Friday, April 18, 2014
WATERVILLE -- Republican Andrew Roy faked dropping out of the race for mayor, he said Monday.
IN WATERVILLE: Republican mayoral candidate Andrew Roy is shielded by a man during an interview at roy's residence on Monday. Roy said in an online comment Sunday that he has changed his mind and is still a candidate after earlier saying he was not running.
Staff photo by David Leaming
"NOT REALLY DROPPING OUT," he posted on his Facebook page and at the bottom of the online version of the Morning Sentinel news article on Sunday about him leaving the race.
The 37-year-old Ticonic Street resident said Monday that he is still running in what has become a three-way race. The co-founder of a local nonprofit for girls is now in the campaign.

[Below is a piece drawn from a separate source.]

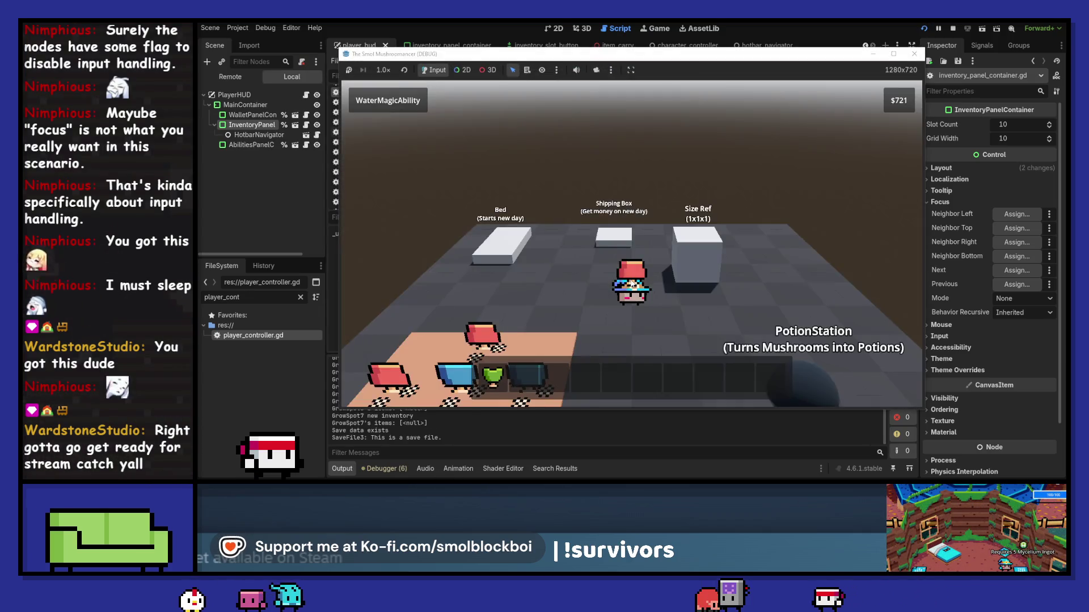
pyautogui.click(645, 378)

Standing in his driveway, while filming a reporter, Roy said he never had any intention to drop out.
He did not provide a direct answer when asked several times whether saying one thing and doing another might hurt his chance of becoming mayor.
Residents "have a lot of concerns about this town," he said, including actions by police and reporters.
In a post on his Facebook page after Monday's interview, he wrote, "I figured out they were going to only write bad news about me so Told (sic) the News Paper (sic) that I was dropping out so I could have some good news printed on what I would like to see."
Roy, owner of Andy's DJ Service, is facing Democratic Mayor Dana Sennett in the race.
Karen Heck, who is unenrolled, also took out nomination papers, City Clerk Arlene Strahan confirmed Monday. Heck is co-creator of the nonprofit organization Hardy Girls, Healthy Women. In June she organized a rally outside City Hall to stop domestic violence.
Efforts to reach her Monday were unsuccessful.
Sennett, 59, an advertising account executive for the Morning Sentinel, has been a councilor for 15 years, 10 of those as chairman.
Roy lost to Sennett in the June election for mayor to fill the unexpired term of Paul LePage, who resigned to become Maine governor. November's election is for the next complete term, which begins in January.
Petition signatures are due by 4:30 p.m. on Sept. 9, Strahan said. Only candidates that gather enough signatures are put on the ballot.
Roy originally said he was having difficulty gathering the 15 to 25 signatures needed from each of the city's seven wards. In three hours of knocking on doors he only got five signatures, he said on Saturday.
On Monday he said he has not collected more signatures, but he plans to in the coming weeks.
Sennett said he has been gathering signatures from both Democrats and Republicans and has more than half the required number.
"I'm pretty confident that I'll win in November," he said. "Everybody I've asked has said, 'I'll be glad to endorse you as mayor.'"
He said Roy is not a responsible candidate, and does not have the "experience or the knowledge of the operation of the city."
Several North End neighborhood residents on Monday said they would not vote for Roy. Resident Nancy Emery said she might vote for Heck or Sennett but that Roy does not have the needed political experience.